SOURCE DOCUMENT:
● ● ● ● ● ● ●

Sue Kwon has captured intimate moments of some of the biggest names in hip-hop.
Her immersion into hip-hop was a result of her passion for photography and desire to freeze moments in time.
Her book, "Rap is Risen: New York Photographs 1988-2008," is a compilation of some of her greatest photos.
I'm grateful to have documented the emerging hip-hop culture in the '90s. I never thought it would land me a career as a professional photographer.
This is an as-told-to essay based on a conversation with Sue Kwon, a photographer who was immersed in the world of hip-hop during its golden era. She has photographed some of the biggest names in hip-hop and captured intimate photos of behind-the-scenes moments as seen in her book, "Rap is Risen: New York Photographs 1988-2008." The essay has been edited for length and clarity.
I'm a photographer. I didn't know I'd be a photographer for this long, and I wasn't hell-bent on being a photographer now that I look back on it. I never thought I could be a photographer as a career. It wasn't my goal. It was something that really made me happy, and I loved doing it.

● ● ● ● ● ● ●

[Keypoint text descriptions]
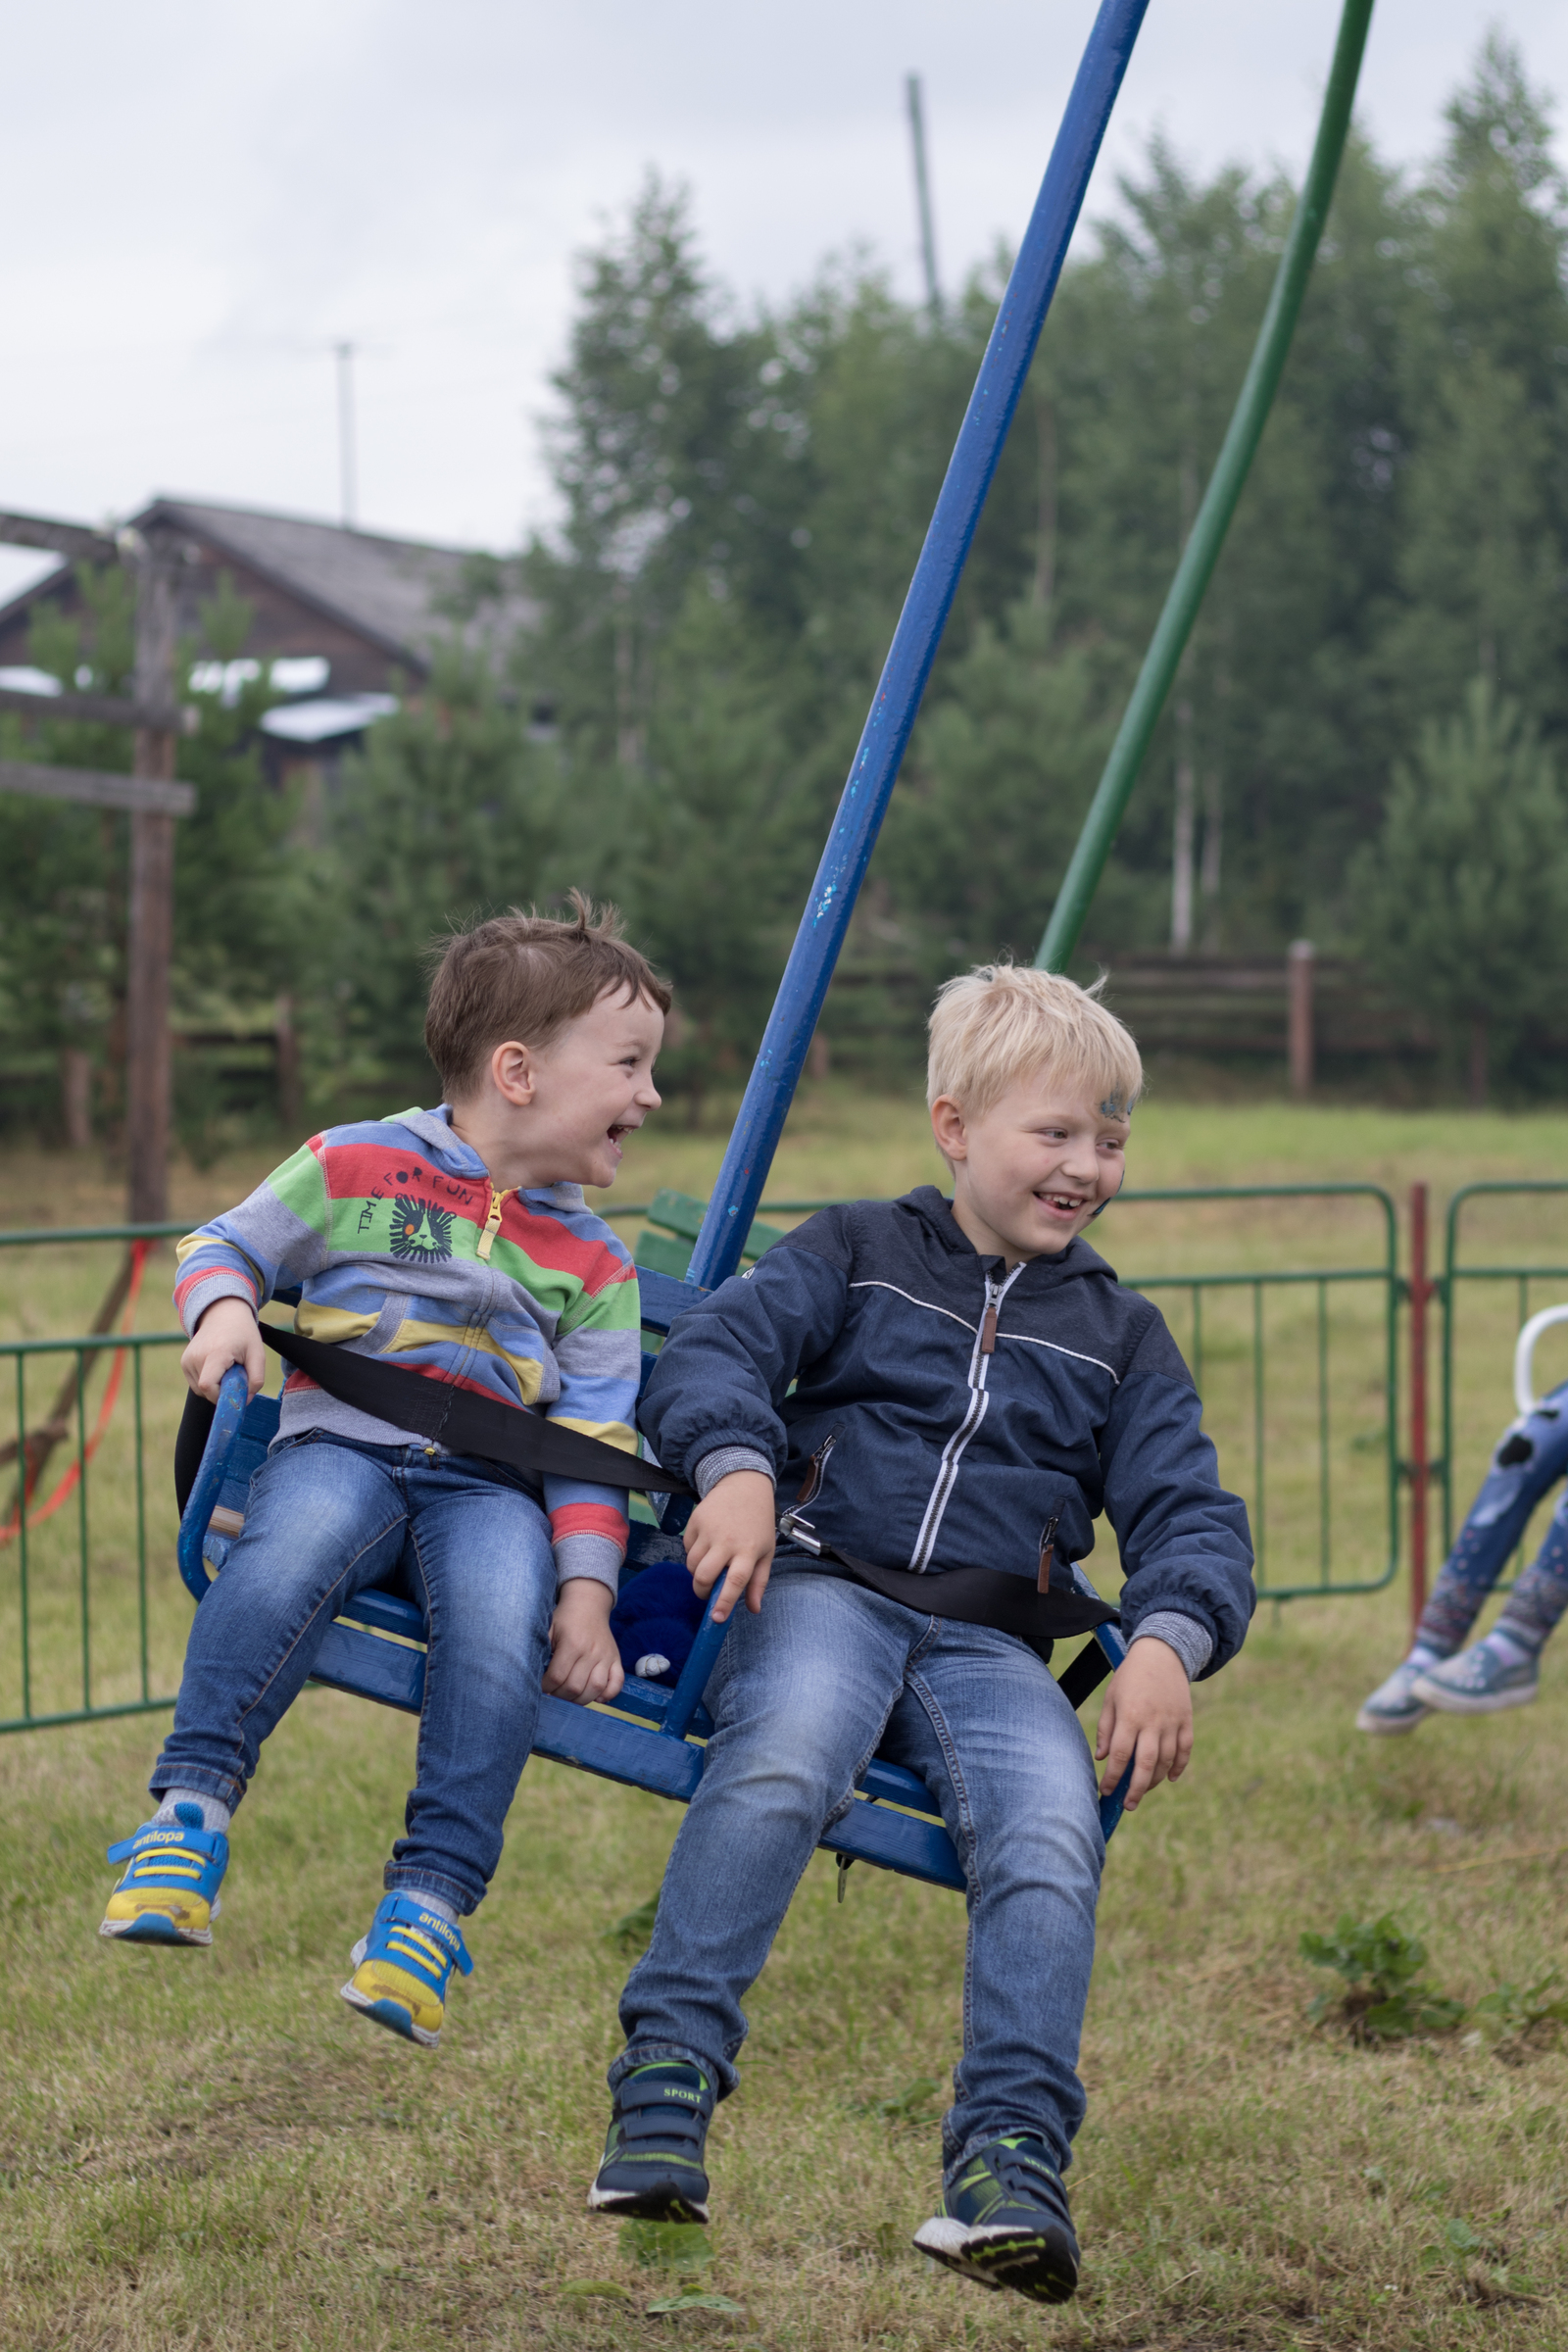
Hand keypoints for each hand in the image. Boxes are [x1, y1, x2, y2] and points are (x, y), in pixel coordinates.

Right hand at [181, 1297, 265, 1400]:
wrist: (223, 1313)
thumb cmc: (243, 1333)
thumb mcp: (257, 1353)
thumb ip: (256, 1379)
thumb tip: (246, 1401)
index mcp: (215, 1353)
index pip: (209, 1386)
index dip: (222, 1397)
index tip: (237, 1393)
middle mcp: (196, 1357)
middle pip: (207, 1391)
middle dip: (223, 1392)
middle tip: (236, 1375)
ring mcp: (187, 1360)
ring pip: (201, 1390)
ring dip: (216, 1387)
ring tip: (227, 1368)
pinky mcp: (184, 1362)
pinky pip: (196, 1384)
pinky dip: (209, 1383)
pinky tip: (218, 1368)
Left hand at [544, 1578, 624, 1704]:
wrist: (588, 1603)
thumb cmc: (565, 1618)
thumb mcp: (548, 1628)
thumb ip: (541, 1649)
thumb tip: (532, 1674)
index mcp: (572, 1644)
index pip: (557, 1676)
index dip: (547, 1686)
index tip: (542, 1686)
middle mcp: (591, 1652)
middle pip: (575, 1686)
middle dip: (561, 1696)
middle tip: (555, 1692)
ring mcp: (605, 1656)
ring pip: (596, 1688)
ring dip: (581, 1699)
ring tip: (571, 1696)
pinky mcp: (616, 1659)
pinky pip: (617, 1683)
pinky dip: (608, 1695)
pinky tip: (596, 1697)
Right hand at [683, 1470, 775, 1623]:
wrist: (743, 1485)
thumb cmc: (758, 1523)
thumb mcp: (766, 1551)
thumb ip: (759, 1582)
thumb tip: (753, 1609)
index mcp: (749, 1550)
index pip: (735, 1581)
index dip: (724, 1601)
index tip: (715, 1619)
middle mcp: (727, 1541)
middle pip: (704, 1575)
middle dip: (701, 1591)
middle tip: (707, 1593)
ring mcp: (708, 1530)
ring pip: (692, 1565)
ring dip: (697, 1572)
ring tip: (711, 1564)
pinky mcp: (694, 1521)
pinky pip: (687, 1548)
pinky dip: (693, 1553)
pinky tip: (707, 1544)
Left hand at [1094, 1638, 1192, 1809]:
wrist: (1161, 1654)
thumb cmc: (1130, 1677)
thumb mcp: (1111, 1698)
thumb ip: (1106, 1729)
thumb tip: (1102, 1758)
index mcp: (1130, 1716)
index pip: (1121, 1755)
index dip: (1113, 1777)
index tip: (1105, 1790)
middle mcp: (1153, 1722)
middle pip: (1145, 1764)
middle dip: (1135, 1789)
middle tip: (1127, 1805)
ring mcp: (1172, 1722)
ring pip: (1166, 1761)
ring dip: (1154, 1780)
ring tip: (1142, 1790)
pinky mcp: (1187, 1721)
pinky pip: (1185, 1750)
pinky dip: (1179, 1767)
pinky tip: (1169, 1778)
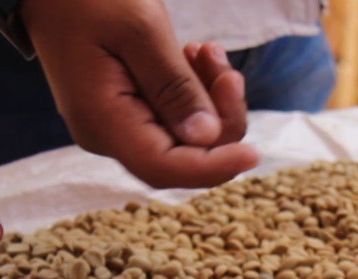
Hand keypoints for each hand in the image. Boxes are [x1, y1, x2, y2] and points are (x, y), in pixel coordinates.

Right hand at [20, 0, 259, 188]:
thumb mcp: (138, 29)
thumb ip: (174, 86)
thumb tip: (207, 138)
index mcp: (102, 122)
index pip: (165, 169)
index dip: (214, 168)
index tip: (254, 151)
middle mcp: (108, 135)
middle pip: (182, 157)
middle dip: (219, 119)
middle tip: (225, 67)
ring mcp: (118, 125)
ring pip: (184, 136)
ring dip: (210, 99)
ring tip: (207, 51)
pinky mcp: (129, 110)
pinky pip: (174, 116)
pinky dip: (195, 91)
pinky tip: (194, 56)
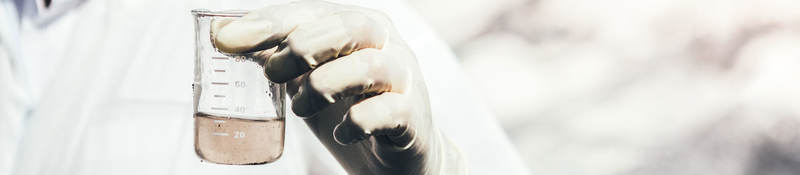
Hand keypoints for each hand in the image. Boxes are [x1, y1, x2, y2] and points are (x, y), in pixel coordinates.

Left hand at [213, 1, 463, 173]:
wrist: (397, 154)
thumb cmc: (350, 106)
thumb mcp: (310, 75)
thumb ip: (275, 54)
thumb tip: (221, 34)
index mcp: (358, 25)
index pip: (311, 13)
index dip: (268, 24)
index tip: (226, 41)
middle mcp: (386, 44)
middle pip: (350, 27)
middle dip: (303, 48)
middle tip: (273, 74)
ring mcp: (404, 79)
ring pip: (370, 67)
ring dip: (325, 87)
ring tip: (302, 106)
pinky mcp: (412, 116)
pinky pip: (388, 112)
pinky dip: (357, 123)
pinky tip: (342, 134)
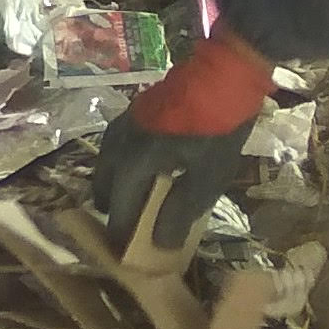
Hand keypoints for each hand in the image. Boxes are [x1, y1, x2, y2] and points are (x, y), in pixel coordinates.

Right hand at [90, 32, 275, 254]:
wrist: (225, 72)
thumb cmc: (217, 129)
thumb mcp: (206, 178)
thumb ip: (180, 212)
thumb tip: (161, 242)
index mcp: (133, 161)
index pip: (117, 207)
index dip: (120, 233)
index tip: (124, 255)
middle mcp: (120, 142)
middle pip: (103, 183)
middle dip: (112, 208)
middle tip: (128, 229)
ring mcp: (126, 123)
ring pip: (108, 162)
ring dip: (116, 185)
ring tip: (136, 203)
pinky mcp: (136, 112)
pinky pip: (118, 147)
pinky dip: (123, 166)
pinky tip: (146, 172)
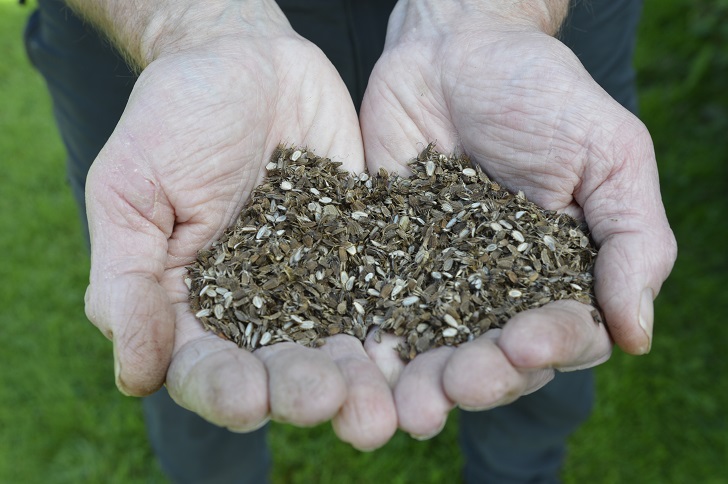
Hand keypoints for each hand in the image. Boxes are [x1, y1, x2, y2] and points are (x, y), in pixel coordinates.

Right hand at [83, 5, 395, 449]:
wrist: (250, 62)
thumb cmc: (176, 118)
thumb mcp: (132, 189)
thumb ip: (127, 280)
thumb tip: (134, 376)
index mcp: (190, 305)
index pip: (202, 368)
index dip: (222, 389)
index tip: (245, 396)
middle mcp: (256, 309)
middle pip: (278, 371)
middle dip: (300, 391)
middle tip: (325, 399)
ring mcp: (315, 286)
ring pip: (338, 348)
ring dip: (359, 381)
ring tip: (381, 404)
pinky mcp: (363, 257)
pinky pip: (385, 296)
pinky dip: (401, 326)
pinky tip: (421, 350)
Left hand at [359, 3, 676, 436]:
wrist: (454, 50)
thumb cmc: (543, 94)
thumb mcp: (610, 154)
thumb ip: (633, 240)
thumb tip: (635, 336)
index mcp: (559, 276)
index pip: (563, 334)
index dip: (550, 347)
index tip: (530, 343)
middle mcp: (497, 292)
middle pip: (492, 358)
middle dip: (479, 378)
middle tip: (458, 386)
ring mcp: (436, 281)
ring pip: (432, 349)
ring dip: (421, 383)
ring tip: (407, 407)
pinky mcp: (383, 261)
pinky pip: (373, 308)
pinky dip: (367, 339)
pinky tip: (358, 363)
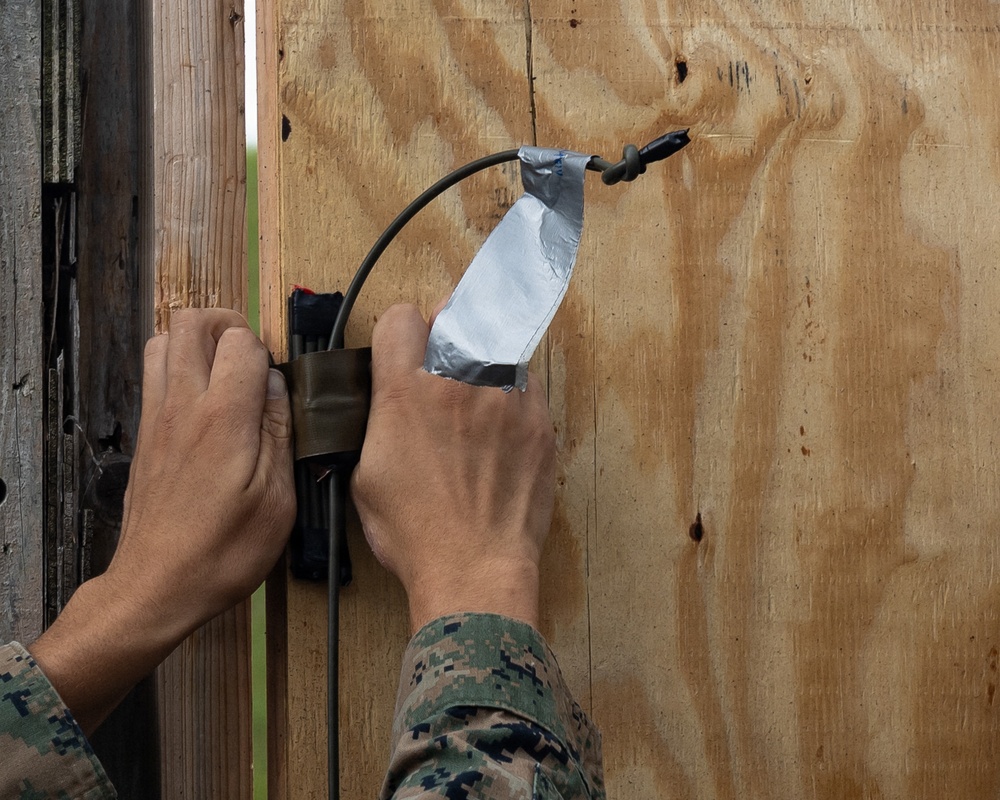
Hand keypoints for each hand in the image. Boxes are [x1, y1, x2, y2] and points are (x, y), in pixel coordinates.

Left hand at [30, 309, 294, 733]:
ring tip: (227, 372)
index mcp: (224, 418)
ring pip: (163, 340)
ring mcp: (157, 417)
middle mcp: (183, 405)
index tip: (280, 381)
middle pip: (191, 322)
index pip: (240, 341)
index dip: (267, 350)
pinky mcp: (145, 435)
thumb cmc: (225, 551)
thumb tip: (278, 384)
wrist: (156, 585)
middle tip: (253, 357)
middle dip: (227, 324)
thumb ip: (281, 432)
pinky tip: (205, 404)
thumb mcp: (277, 500)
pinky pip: (154, 374)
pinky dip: (178, 367)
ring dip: (197, 342)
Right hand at [351, 304, 554, 633]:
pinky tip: (502, 429)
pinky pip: (525, 383)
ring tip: (477, 405)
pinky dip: (513, 395)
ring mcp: (505, 397)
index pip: (401, 317)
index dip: (401, 334)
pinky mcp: (538, 419)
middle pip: (454, 317)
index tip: (406, 352)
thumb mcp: (367, 473)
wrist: (474, 567)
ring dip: (483, 363)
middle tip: (445, 369)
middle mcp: (457, 381)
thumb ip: (380, 419)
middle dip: (446, 336)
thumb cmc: (415, 531)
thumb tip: (392, 400)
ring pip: (495, 345)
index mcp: (405, 392)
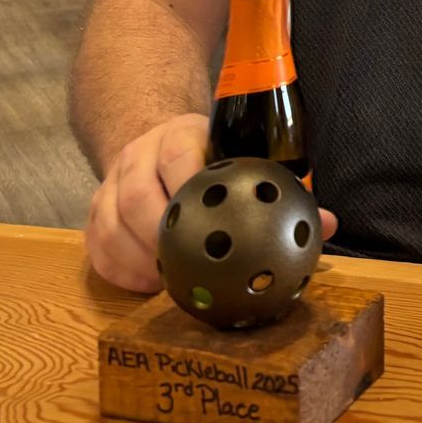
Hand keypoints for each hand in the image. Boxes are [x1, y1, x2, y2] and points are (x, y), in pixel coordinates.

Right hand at [85, 114, 341, 291]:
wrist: (153, 140)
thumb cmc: (209, 159)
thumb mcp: (240, 158)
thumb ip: (282, 188)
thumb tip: (328, 224)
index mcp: (179, 135)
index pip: (179, 156)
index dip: (190, 188)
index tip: (214, 224)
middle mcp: (137, 156)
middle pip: (137, 197)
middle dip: (160, 238)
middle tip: (188, 269)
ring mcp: (109, 184)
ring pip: (112, 225)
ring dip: (139, 261)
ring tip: (168, 285)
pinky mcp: (93, 212)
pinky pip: (98, 248)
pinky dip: (121, 271)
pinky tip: (146, 288)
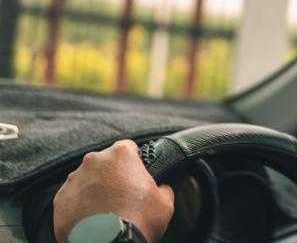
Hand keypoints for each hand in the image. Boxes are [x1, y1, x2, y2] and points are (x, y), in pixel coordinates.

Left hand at [53, 140, 173, 242]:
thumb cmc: (138, 220)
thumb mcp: (165, 202)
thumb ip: (163, 187)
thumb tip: (161, 188)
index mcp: (120, 154)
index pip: (128, 147)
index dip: (134, 161)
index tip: (136, 174)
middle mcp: (94, 161)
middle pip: (105, 162)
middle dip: (112, 175)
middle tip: (122, 194)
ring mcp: (74, 179)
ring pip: (87, 179)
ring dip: (95, 189)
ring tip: (105, 209)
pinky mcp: (60, 199)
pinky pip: (72, 197)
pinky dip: (80, 205)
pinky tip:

● ● ● ● ● ● ●

INSTRUCTIONS TO FOLLOW:
In the essay about Sue Kwon, begin at the words "I'm a photographer." and stop after "loved doing it.", then write that stretch out again with "happy" swapped for "fulfilled".

REPLY TO THE EXERCISE:
I'm a photographer. I didn't know I'd be a photographer for this long, and I wasn't hell-bent on being a photographer now that I look back on it. I never thought I could be a photographer as a career. It wasn't my goal. It was something that really made me fulfilled, and I loved doing it.